Сын был в отчаянии. Он спрашивал себя, не свихнулся ли отец из-за того, что он его бросил. И, не зная, как еще убедить отца, выдал тайну. Его, одного из лучших, самых скрытных агентов, одолели демоны одиночества. Сыновья не бросают отцов. Сыновья, покидающие отцов, никогда не станут людьми. И он заговорил: в его глазах это был единственный способ заставить отца уяснить всю тяжесть положения.
— Папа, когда я уехал… два года назад… помнишь?
— Да…
— Папа, я поехал в Лондон. Я не поехал в Женеву, я не работал в банке. Я агент британских спецслужб. Мне нельзя здесь оставаться, нам нельзя встречаться. Война надвигается, скоро случится кое-что серьезное… Не могу тебе сказать… Но если союзники дойдут до Парижа, я боюсь худшего… А это уже скоро… Будут страшные бои, папа… Немцы, наверно, сотрут город с лица земли. Скоро здесь будут одни развалины.
Но отец уже не слушал. Он уловил только слова “британские спецслужбы”. Его сын, его красавец сын, его чудесный сын был агентом британских спецслужб. Героем войны. Повисла долгая пауза. Они молчали, наверно, целый час. Первым заговорил отец. Он смирился.
— Будь спокоен, мой мальчик, я уеду с тобой.
Пэл облегченно вздохнул.
— Спасибо, папа.
— Поначалу будет трудно, но мы будем вместе.
— Да, папа.
— И потом, Женева — красивый город. Большие дворцы и всякое такое.
Они еще помолчали.
— Но давай уедем завтра. Умоляю, Поль-Эмиль, — завтра! Чтобы я успел вернуться домой, попрощаться с вещами, с комнатами, собрать чемодан. Завтра — это же пустяки. Такое маленькое слово “завтра”. Едва слышное. Приходи завтра в полдень обедать. Зайди хоть раз взглянуть на квартиру. Пообедаем там в последний раз. Хорошим мясом, как ты любишь. А потом сразу уедем.
Пэл не раздумывал. Он прекрасно мог подождать лишний день. Завтра в полдень он придет на улицу Бак. Почему бы не зайти, ведь они больше туда не вернутся. Они будут сидеть в поезде, который в 14.00 отправится в Лион. Во вторник отец будет в Женеве.

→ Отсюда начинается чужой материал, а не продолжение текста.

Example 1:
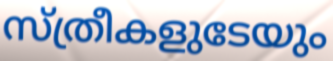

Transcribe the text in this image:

സ്ത്രീകളുടേയും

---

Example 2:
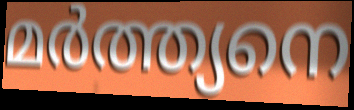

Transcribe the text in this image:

മർത്ത്യനെ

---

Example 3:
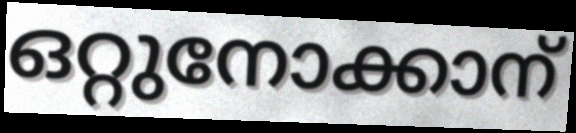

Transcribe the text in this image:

ഒറ്റുനോക്കാന്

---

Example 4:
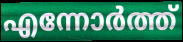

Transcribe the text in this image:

എന്നോർത്ത്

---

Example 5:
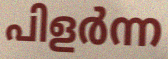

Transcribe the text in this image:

പിളർന്ന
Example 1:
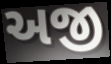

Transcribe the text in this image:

અજી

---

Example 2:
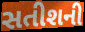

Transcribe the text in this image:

સતીશની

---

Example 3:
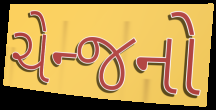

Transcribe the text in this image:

ચેન્જનો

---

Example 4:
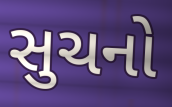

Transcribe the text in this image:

સુચનો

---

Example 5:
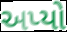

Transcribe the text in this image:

અપ્યો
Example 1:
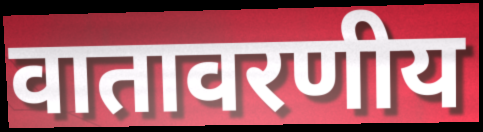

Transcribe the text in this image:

वातावरणीय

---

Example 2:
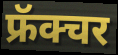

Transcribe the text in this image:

फ्रॅक्चर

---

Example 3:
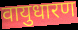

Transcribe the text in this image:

वायुधारण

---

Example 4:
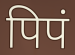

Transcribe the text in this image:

पिपं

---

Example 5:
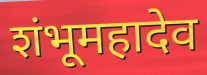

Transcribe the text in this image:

शंभूमहादेव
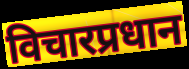
विचारप्रधान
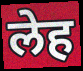
लेह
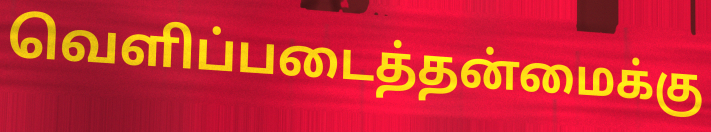
வெளிப்படைத்தன்மைக்கு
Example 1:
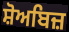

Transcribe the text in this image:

ਸ਼ੋਅਬਿਜ਼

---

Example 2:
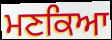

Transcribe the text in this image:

ਮਣਕਿਆ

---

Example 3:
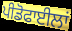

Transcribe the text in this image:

ਪੀਡੋਫਾਈਲਾਂ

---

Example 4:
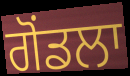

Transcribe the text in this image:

ਗੋਂਡਲਾ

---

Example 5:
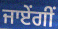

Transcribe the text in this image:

ਜਾਏਂਗੀਂ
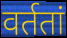
वर्ततां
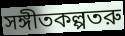
সঙ্গীতকল্পতরু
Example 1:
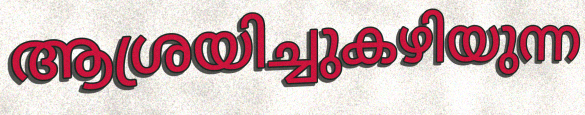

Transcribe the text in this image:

ആശ്രയിച്ചുകഴിയുന്ന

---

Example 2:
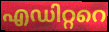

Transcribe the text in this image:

എഡിറ്ററെ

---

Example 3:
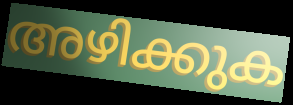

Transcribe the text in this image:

അഴിക്കുക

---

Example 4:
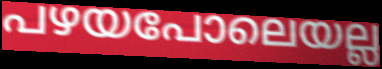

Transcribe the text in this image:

പഴയപോലെയല്ല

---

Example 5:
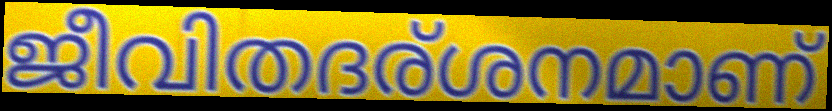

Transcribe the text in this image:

ജീവിതദര്ശനമാണ്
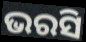
ଭରସି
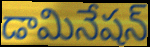
డామినేషన్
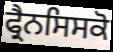
ਫ੍ਰੈਨਸਿਸਕੋ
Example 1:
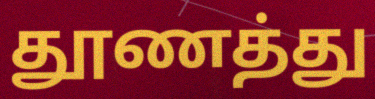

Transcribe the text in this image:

தூணத்து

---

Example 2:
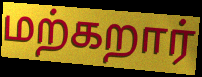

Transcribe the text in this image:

மற்கறார்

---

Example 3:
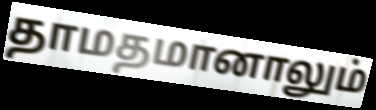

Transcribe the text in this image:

தாமதமானாலும்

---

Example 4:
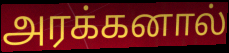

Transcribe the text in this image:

அரக்கனால்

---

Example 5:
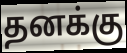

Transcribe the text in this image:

தனக்கு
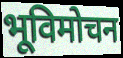
भूविमोचन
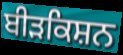
ਬੀੜਕਿਸ਼ਨ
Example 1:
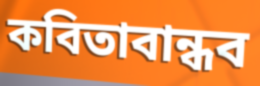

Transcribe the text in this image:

কবিতাবান্ধব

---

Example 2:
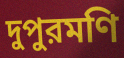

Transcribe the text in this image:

দুপুরমণি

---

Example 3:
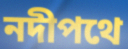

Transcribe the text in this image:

নদীপথে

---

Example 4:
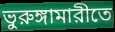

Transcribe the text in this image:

ভুরুঙ্গামারীতে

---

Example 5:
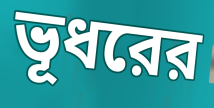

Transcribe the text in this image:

ভূধরের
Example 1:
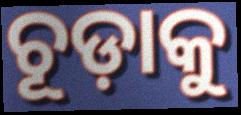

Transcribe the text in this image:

ଚୂଡ଼ାକୁ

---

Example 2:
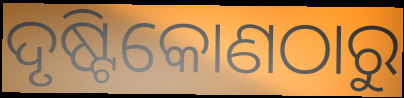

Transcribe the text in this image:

ଦୃଷ୍ଟିକୋଣଠାରୁ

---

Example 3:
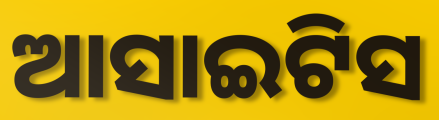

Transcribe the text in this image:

ଆସାଇଟିସ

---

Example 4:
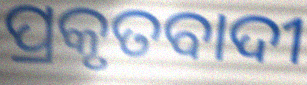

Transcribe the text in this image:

ପ୍ରକୃତବାଦୀ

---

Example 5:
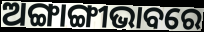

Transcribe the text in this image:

ଅଙ୍ଗାଙ୍ଗୀଭାବରେ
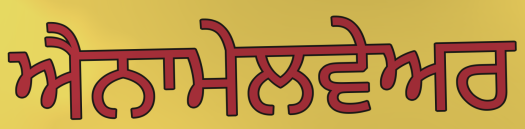
ਐਨਾਮੇਲਵੇਅਰ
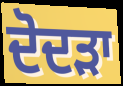
ਦੋਦੜਾ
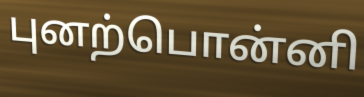
புனற்பொன்னி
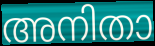
അനിതാ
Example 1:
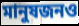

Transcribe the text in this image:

মানুষজনও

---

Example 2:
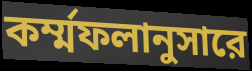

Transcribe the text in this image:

কর্ম্মফলানুসারে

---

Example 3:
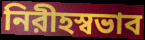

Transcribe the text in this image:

নিরীহস্বভাব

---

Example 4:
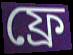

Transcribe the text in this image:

ফ্রে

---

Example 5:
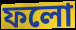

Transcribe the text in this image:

ফলো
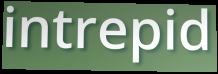
intrepid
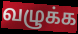
வழுக்க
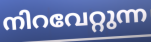
നിറവേറ്റുന്ന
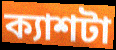
ক্যাশটা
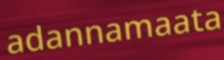
adannamaata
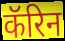
कॅरिन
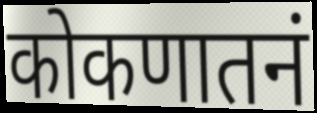
कोकणातनं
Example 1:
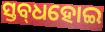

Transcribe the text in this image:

ସ୍ତବ୍‌ଧହୋଇ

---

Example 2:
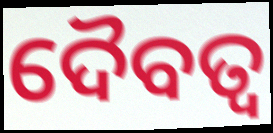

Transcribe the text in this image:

ଦୈବତ୍ଵ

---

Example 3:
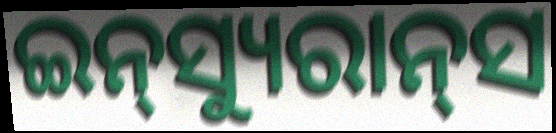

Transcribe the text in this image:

ଇନ୍‌ସ୍ୟୁରାନ୍‌ସ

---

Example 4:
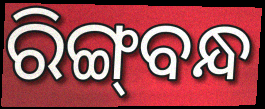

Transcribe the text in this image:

ରିଙ୍ଗ୍‌ବନ୍ଧ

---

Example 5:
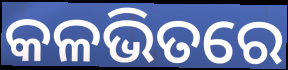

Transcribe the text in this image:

କଳଭିତରେ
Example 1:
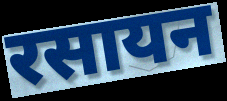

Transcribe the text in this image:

रसायन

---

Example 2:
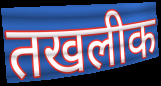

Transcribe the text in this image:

तखलीक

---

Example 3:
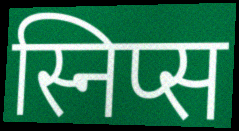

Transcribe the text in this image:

स्निप्स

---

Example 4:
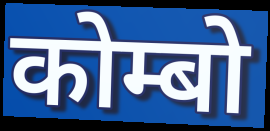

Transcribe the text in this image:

कोम्बो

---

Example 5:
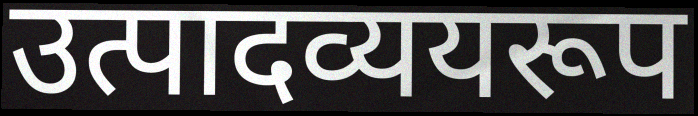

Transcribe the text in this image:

उत्पादव्ययरूप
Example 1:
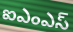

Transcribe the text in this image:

ఐఎంఎస్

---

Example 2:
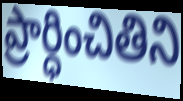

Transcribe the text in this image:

ప్రార్ధించితిని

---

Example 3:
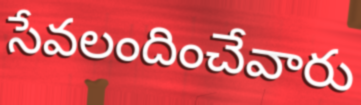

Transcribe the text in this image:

సేవలందించేవారు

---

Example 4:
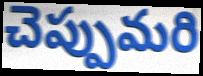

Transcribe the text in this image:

చెప్పుమరి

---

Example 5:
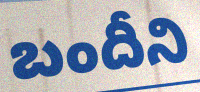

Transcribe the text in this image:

బందీని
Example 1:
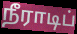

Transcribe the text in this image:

நீராடிப்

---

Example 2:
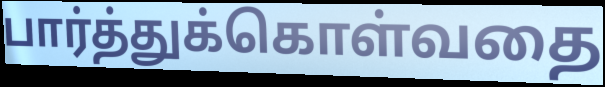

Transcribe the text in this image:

பார்த்துக்கொள்வதை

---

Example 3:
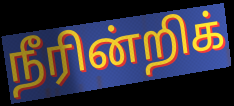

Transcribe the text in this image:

நீரின்றிக்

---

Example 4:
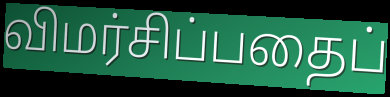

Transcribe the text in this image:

விமர்சிப்பதைப்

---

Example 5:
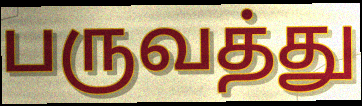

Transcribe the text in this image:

பருவத்து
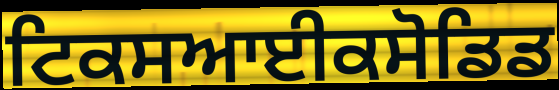
ਟਿਕਸਆਈਕਸੋਡਿਡ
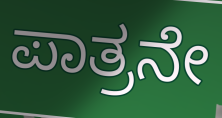
ಪಾತ್ರನೇ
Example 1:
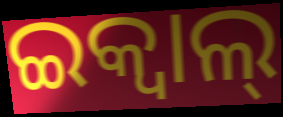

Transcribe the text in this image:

ଇକ୍ୱାଲ୍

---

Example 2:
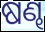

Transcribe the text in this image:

ଷଣ୍ଢ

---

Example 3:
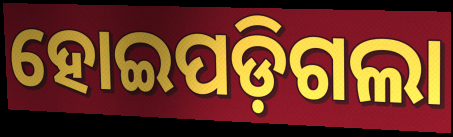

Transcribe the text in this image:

ହୋଇପଡ଼ିଗଲା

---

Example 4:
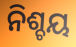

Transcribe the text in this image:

ନିଶ୍ଚୟ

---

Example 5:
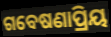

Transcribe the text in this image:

ଗବେଷଣାପ୍ରିୟ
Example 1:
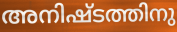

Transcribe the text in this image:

അനിഷ്ടത്തിനു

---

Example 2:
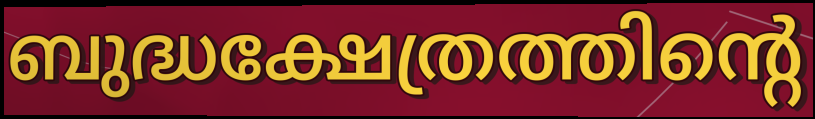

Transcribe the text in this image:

ബുദ്ധക്ഷേത്രത്തിന്റെ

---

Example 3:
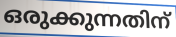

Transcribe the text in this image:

ഒരുക്കുന്നതിന്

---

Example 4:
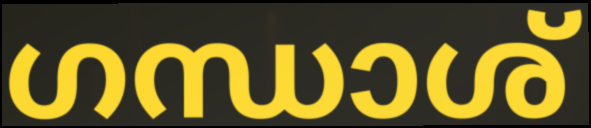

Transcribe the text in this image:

ഗന്ധാശ്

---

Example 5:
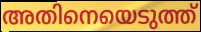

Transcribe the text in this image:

അതിനെയെടുത്ത്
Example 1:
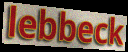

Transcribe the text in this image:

lebbeck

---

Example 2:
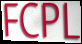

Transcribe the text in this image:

FCPL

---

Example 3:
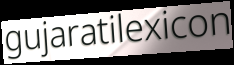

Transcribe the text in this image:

gujaratilexicon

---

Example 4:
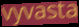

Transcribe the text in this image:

vyvasta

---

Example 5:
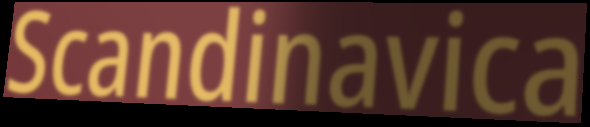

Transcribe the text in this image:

Scandinavica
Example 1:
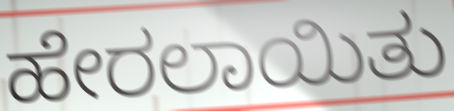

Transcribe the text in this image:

ಹೇರಲಾಯಿತು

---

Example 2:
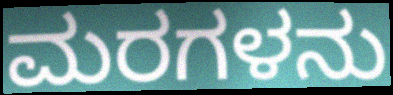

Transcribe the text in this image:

ಮರಗಳನು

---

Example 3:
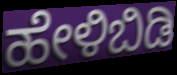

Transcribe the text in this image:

ಹೇಳಿಬಿಡಿ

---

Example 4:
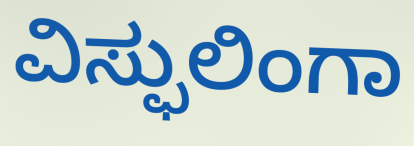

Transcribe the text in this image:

ವಿಸ್ಫುಲಿಂಗಾ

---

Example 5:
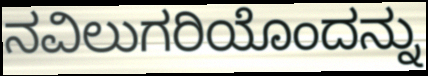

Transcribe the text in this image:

— Ладно, пообедаем, — улыбнулся Пэл. — Уедем завтра.
Они крепко обнялись.
* * *
Кунцер сидел за рулем машины на улице, упирающейся под прямым углом в Елисейские Поля, и вертел в руках открытку. Анализ ничего не дал. Специалисты абвера высказались однозначно. Просто открытка, никакого кода, никакого сообщения, никаких симпатических чернил. С его визита на улицу Бак прошло недели две, других зацепок у него не было. Старик подал заявление о краже четыре дня спустя. Через четыре дня. Украденные вещи? “Открытка”, — написал он. Полная бессмыслица… Если только… Внезапно его пронзила мысль, и все сразу прояснилось. Как же он раньше не понял! Он поскорей набросал на бумажке схему в подтверждение своей догадки: девушка из Сопротивления, с оружием, по поручению британских спецслужб доставляла пустячные открытки безобидному старику. Открытки писал его сын, в этом не было сомнений. Значит, сын — английский агент. Это же очевидно! Английский агент имел неосторожность писать отцу, подавать о себе весточку! Совершенно необходимо заполучить этого сына, но где он может быть? Девица возила для него почту из Лиона, он мог скрываться где угодно во Франции. На данный момент он уверен лишь в двух вещах: отец ничего не знает, а девица сказала ему все. Он передал ее гестапо, на улицу де Соссе, 11. Ее там опять допрашивали. Бедная милая малышка Катя! Не хотелось думать, как ее били. Он пару раз звонил в гестапо, спросить, не заговорила ли она, но главным образом выяснить, что с ней. Узнал, что они выезжали к ее родителям в Лион, и родители тоже арестованы — просто так. Гестапо иногда так делало. И он подумал, что, если девушка ничего не знает, единственная его зацепка — отец. Отец был слабым местом сына.